The City of Chicago filed a voluminous lawsuit against more than two dozen companies that sell e-cigarette vapor liquid and accessories, alleging their online retail and marketing operations violate the city’s municipal code by targeting and selling to minors.
“Chicago’s young people are our future, not Big Tobacco’s future customers,” Mayor Rahm Emanuel said in a statement. “We will continue to take aggressive steps to keep our children free from the dangers of addiction, protect our residents and fight for a healthier Chicago.”
The 136-page complaint was filed Monday in Cook County Circuit Court against 27 companies scattered across the country.
“Defendants actively market their products to Minors, both on Defendants’ websites and through social-media campaigns,” the suit reads. “Defendants’ practices are immoral and unethical, cause substantial injury to underage consumers of e-cigarettes, and offend Chicago’s strong public policy against the underage use of tobacco products.”
In the complaint, the city laid out how the Bureau of Consumer Protection and Business Affairs conducted tests to see if a minor could purchase products from the e-cigarette companies.

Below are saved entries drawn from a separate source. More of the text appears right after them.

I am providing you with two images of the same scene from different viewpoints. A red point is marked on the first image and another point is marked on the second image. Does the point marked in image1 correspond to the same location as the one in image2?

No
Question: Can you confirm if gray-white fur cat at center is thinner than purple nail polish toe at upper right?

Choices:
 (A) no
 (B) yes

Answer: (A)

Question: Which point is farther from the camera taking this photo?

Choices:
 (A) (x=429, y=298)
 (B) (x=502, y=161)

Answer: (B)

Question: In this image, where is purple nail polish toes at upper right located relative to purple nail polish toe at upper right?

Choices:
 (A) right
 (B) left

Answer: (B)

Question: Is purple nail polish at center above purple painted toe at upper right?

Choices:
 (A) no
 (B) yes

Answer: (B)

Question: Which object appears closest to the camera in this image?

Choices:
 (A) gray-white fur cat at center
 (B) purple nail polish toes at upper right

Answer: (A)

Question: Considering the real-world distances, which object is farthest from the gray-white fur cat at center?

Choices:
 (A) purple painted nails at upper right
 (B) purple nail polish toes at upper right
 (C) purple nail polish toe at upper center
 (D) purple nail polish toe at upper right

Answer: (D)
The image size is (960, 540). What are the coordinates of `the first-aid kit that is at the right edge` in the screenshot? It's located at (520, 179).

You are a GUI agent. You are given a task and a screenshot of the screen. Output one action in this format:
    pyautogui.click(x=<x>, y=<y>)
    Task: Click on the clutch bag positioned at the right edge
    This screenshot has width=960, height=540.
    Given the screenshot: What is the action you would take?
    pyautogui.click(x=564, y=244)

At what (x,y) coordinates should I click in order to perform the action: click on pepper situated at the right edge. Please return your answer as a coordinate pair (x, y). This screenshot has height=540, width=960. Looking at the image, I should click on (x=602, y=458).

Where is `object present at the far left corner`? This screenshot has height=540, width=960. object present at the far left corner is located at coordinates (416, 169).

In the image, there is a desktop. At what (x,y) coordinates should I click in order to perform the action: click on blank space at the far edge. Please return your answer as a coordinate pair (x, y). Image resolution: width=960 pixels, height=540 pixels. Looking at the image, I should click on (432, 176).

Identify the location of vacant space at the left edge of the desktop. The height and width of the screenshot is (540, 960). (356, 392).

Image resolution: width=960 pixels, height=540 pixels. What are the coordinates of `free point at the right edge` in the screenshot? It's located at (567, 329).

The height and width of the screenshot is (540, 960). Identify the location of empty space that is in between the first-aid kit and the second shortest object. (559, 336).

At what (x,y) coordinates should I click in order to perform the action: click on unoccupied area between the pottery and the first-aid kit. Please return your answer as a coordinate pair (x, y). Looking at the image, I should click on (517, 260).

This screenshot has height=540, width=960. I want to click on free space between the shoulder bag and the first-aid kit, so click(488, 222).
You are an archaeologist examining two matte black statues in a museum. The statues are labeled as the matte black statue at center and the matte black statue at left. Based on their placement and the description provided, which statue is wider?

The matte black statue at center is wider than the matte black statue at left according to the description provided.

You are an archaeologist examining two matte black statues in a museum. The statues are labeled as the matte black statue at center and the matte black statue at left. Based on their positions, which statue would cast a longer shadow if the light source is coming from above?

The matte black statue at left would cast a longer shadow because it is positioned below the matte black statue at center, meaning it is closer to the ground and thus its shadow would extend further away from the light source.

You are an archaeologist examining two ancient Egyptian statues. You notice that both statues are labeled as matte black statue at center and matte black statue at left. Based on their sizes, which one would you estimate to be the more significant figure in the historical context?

Using a pre-paid Visa gift card, an 18-year-old man — identified only as “John Doe” — ordered “nicotine-containing e-liquids” from each of the defendants’ websites and had them delivered to the bureau’s office at Ogden and Western.
“At no time before or during the purchase or delivery of the tobacco products or accessories did Defendants request a valid form of government identification or any other verification of Doe’s age,” the lawsuit states. “And at no time before or after the delivery of the tobacco products and accessories did Defendants call or email Doe to get more identifying information or confirm that Doe was 21 years old or older.”
Chicago raised the age to buy tobacco products — which includes e-cigarettes and accessories — to 21 in 2016.
The Chicago Sun-Times reached out to each of the 27 companies for comment, but none returned messages.
Four brick-and-mortar stores have also been cited for selling e-cigarette materials to minors, as well, according to a city Law Department spokesman.
The city filed another lawsuit last November against nine other e-cigarette retailers, alleging those companies also targeted minors. That suit has yet to be resolved, but, according to a Law Department spokesman, three of those companies have stopped selling e-cigarettes altogether and a fourth has left the Chicago market.